Experiment: Random Label Memorization

Random Label Memorization

Category: Machine Learning

Summary: Replicating the claim that deep networks can memorize random labels while comparing the speed, norms, and generalization costs of memorizing real versus corrupted targets.

A central result in modern deep learning is that large networks can fit random labels even when those labels contain no meaningful structure. This experiment revisits that finding on a controlled Gaussian-cluster task, asking how memorization dynamics change as labels move from real to partly corrupted to fully random.

The model trains the same network under several label conditions and records how long it takes to reach perfect training accuracy, how large the weight norms become, and how much test accuracy survives. Those measurements separate raw memorization capacity from useful generalization.

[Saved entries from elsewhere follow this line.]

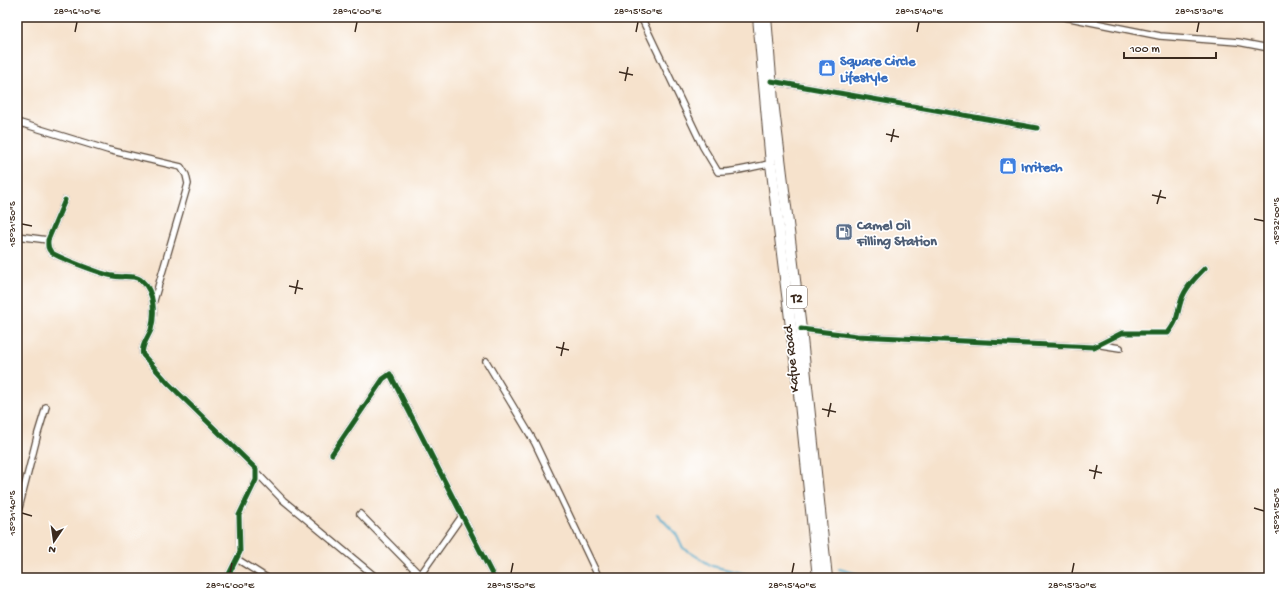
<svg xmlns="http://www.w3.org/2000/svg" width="1286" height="595" viewBox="0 0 1286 595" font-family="'Gochi Hand',sans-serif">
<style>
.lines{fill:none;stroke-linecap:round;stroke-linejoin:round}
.stream{stroke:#4eaacc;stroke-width:2}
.street-casing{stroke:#574638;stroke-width:8}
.highway-casing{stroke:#574638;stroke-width:12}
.street{stroke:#fff;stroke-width:5.5}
.highway{stroke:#fff;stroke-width:10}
.cycleway-casing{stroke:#fff;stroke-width:8}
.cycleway{stroke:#1b5e20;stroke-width:5}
.ticks{fill:none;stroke:#3b2a1e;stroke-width:1.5}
.labels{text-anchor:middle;stroke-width:3.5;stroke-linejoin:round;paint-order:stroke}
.shield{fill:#fff;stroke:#766a62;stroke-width:1}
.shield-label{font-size:13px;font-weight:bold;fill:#3b2a1e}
.shop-label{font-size:14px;font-weight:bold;fill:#366cbe;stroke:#fff;text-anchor:start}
.service-label{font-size:14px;font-weight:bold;fill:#4e5e75;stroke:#fff;text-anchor:start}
.street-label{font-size:14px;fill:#3b2a1e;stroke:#fff}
.neatline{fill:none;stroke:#3b2a1e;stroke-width:1.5}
.ticks-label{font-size:10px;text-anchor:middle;fill:#3b2a1e}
</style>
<rect width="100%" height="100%" fill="#fff"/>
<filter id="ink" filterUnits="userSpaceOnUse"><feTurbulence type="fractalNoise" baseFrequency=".025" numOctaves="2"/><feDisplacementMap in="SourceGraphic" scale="8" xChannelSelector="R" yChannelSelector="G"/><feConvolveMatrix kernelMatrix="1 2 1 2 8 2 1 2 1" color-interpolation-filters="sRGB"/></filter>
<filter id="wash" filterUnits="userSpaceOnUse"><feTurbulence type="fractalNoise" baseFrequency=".012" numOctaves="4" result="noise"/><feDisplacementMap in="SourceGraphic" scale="16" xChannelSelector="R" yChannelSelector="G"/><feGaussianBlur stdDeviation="0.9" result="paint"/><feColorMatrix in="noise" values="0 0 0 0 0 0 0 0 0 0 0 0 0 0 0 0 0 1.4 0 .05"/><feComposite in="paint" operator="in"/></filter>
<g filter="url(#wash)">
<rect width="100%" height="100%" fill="#f6e2cc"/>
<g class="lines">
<g class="stream">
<path d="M657,514L677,535L683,548L712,566L759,577L779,578"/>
<path d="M839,569L869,577L885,578"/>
<path d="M799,578L806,574"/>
<path d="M861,578L868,577"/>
<path d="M1156,578L1162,576L1170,578"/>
</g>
</g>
</g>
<g filter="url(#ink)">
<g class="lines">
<defs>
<g id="street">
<path d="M641,17L703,147L718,172C735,173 753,166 771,164"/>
<path d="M1065,17L1160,36L1238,42L1269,48"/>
<path d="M771,81L1037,128"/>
<path d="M17,122L108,150L181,167L186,175L188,184L153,304"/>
<path d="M65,200L48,240C48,245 47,248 51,252C56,257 105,275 113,276C122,278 135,274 142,281C155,292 155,315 151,330C148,337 140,348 143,355L168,383L256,469V480L239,515L240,552L227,578"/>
<path d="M17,236L48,240"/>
<path d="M801,329L857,336L1094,347L1122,333H1168C1179,318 1176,317 1181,301C1185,288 1195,278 1205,268"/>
<path d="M1101,345L1120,348"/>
<path d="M486,361L535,443L599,578"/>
<path d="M332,454L383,379L390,374L494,578"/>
<path d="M257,473L283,500L377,578"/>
<path d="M360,514L417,572L421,574L462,516"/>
<path d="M17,516L38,433L46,407"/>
<path d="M237,559L267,578"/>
</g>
<g id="highway">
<path d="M758,17L771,164L798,384L818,578"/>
<path d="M766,17L773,101L801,329L827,578"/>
</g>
</defs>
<use href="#street" class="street-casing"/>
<use href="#highway" class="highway-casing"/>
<use href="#street" class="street"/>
<use href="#highway" class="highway"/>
<defs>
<g id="cycleway">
<path d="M771,81L1037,128"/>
<path d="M65,200L48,240C48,245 47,248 51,252C56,257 105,275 113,276C122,278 135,274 142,281C155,292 155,315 151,330C148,337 140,348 143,355L168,383L256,469V480L239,515L240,552L227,578"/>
<path d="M801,329L857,336L1094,347L1122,333H1168C1179,318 1176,317 1181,301C1185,288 1195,278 1205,268"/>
<path d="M332,454L383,379L390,374L494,578"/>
</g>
</defs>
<use href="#cycleway" class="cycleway-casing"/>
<use href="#cycleway" class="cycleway"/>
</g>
</g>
<path class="ticks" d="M75,32L77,22M355,32L357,22M636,32L638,22M917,32L919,22M1197,32L1199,22M619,72L633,75M625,81L628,67M886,134L899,137M891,142L894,129M1152,195L1166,198M1157,204L1161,190M1254,219L1264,221M22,224L32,226M289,286L303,289M295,294L298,280M556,347L569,350M561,356L564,342M822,409L836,412M828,417L831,403M1089,470L1102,473M1094,479L1097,465M1254,508L1264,511M22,513L32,516M230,573L232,563M511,573L513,563M792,573L794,563M1072,573L1074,563"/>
<defs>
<symbol id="shop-square" viewBox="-11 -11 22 22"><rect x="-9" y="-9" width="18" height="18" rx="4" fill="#3f7fe0" stroke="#fff"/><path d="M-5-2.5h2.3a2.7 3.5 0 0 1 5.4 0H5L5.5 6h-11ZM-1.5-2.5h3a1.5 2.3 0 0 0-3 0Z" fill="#fff"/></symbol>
<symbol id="fuel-square" viewBox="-11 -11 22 22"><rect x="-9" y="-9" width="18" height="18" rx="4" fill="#5c6f8a" stroke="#fff"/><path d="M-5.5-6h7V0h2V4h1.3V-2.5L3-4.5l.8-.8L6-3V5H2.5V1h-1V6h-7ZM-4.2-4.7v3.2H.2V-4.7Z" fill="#fff"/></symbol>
</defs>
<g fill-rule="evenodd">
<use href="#shop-square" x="817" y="58" width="20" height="20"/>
<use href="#shop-square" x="998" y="156" width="20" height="20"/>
<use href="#fuel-square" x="834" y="222" width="20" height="20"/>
</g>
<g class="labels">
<rect class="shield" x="787" y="286" width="20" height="22" rx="3"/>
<g class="shield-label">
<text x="797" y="302">T2</text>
</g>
<g class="shop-label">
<text x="840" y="65">Square Circle<tspan x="840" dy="16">Lifestyle</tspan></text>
<text x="1021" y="171">Irritech</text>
</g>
<g class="service-label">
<text x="857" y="229">Camel Oil<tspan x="857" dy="16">Filling Station</tspan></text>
</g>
<g class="street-label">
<text transform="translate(790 359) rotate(-96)" y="5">Kafue Road</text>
</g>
</g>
<rect width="1286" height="595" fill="none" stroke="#fff" stroke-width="44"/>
<g transform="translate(54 541) rotate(193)" stroke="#ffffff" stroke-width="3" paint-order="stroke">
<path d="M0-3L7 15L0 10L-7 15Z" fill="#3b2a1e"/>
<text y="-6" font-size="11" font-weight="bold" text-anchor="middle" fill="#3b2a1e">N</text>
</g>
<path d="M1124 52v6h92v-6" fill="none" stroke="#3b2a1e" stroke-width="2"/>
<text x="1130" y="52" font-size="12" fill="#3b2a1e" stroke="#ffffff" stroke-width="3" paint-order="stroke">100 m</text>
<rect x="22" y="22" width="1242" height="551" class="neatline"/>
<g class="ticks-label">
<text x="77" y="14">28°16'10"E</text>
<text x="357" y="14">28°16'00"E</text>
<text x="638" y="14">28°15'50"E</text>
<text x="919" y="14">28°15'40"E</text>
<text x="1199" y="14">28°15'30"E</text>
<text transform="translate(1275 221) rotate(-90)" y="4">15°32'00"S</text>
<text transform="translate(11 224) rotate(-90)" y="4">15°31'50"S</text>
<text transform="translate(1275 511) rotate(-90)" y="4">15°31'50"S</text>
<text transform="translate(11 513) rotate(-90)" y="4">15°31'40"S</text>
<text x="230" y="588">28°16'00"E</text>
<text x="511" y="588">28°15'50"E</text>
<text x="792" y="588">28°15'40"E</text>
<text x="1072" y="588">28°15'30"E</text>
</g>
</svg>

The value of the experiment is not in proving that memorization is possible, which is already known, but in quantifying how the burden of memorization shows up in optimization speed and parameter growth. That helps connect the phenomenon to broader questions about implicit bias and generalization.

Method: Repeated MLP training on Gaussian-cluster classification under real, partially corrupted, and fully random labels, with trajectory logging of accuracy, loss, and norms.

What is measured: Epochs to perfect training accuracy, final train and test loss, final weight norm, weight-norm ratio across label conditions, memorization-speed ratio, and generalization gap.